CHAPTER XI

When Dr. Lavendar left David at the Stuffed Animal House, he didn't feel, somehow, like going home; the Rectory would be so quiet. It occurred to him that, as he was on the hill, he might as well look in on Benjamin Wright.

He found the old gentleman in his beaver hat and green serge dressing-gown, tottering up and down the weedy driveway in front of his veranda, and repeating poetry.

"O great corrector of enormous times, Shaker of o'er rank states, thou grand decider Of dusty and old titles, that healest with blood—Hello! 'Bout time you came to see me. I suppose you want to get some money out of me for something?"

"Of course; I always want money out of somebody for something. There's a leak in the vestry roof.

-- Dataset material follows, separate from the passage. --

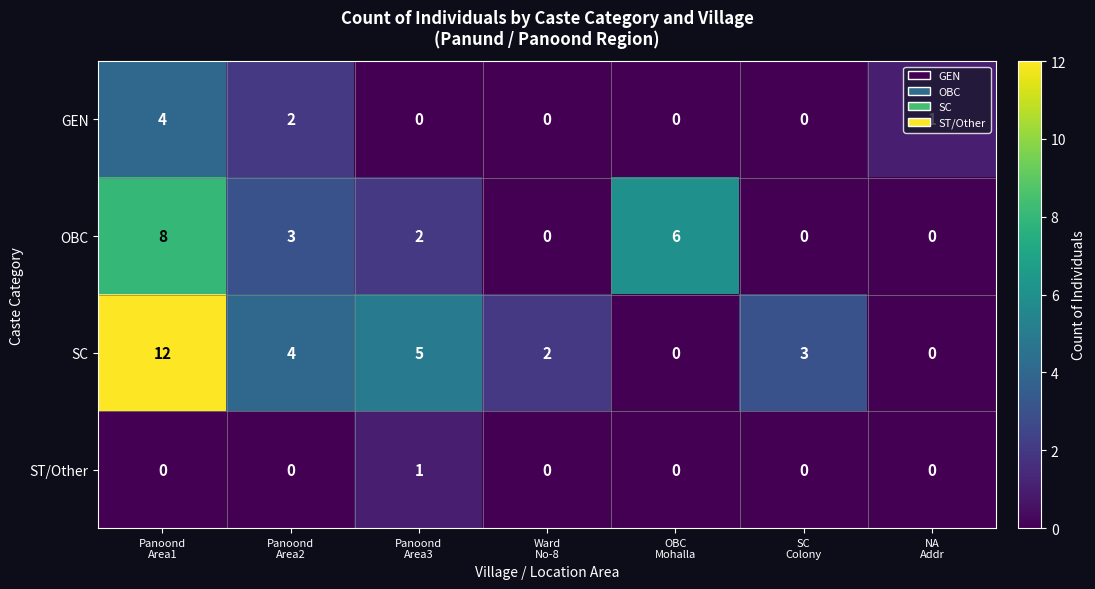

List the series in order of their overall mean, lowest first.

ST/Other, GEN, OBC, SC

How are you?"

"How do you suppose I am? At eighty-one, with one foot in the grave!
Ready to jump over a five-barred gate?"

"I'm seventy-two," said Dr. Lavendar, "and I played marbles yesterday."

"Come in and have a smoke," the older man said, hobbling on to the veranda, where four great white columns, blistered and flaked by time, supported a roof that darkened the shuttered windows of the second story.

He led the way indoors to the dining-room, growling that his nigger, Simmons, was a fool. "He says he closes the shutters to keep the flies out; makes the room as dark as a pocket, and there ain't any flies this time of year, anyhow. He does it to stop my birds from singing; he can't fool me! To stop my birds!" He went over to one of the windows and pushed the shutters open with a clatter; instantly a twitter ran from cage to cage, and the fierce melancholy of his old face softened. "Hear that?" he said proudly.

"I ought to come oftener," Dr. Lavendar reproached himself; "he's lonely."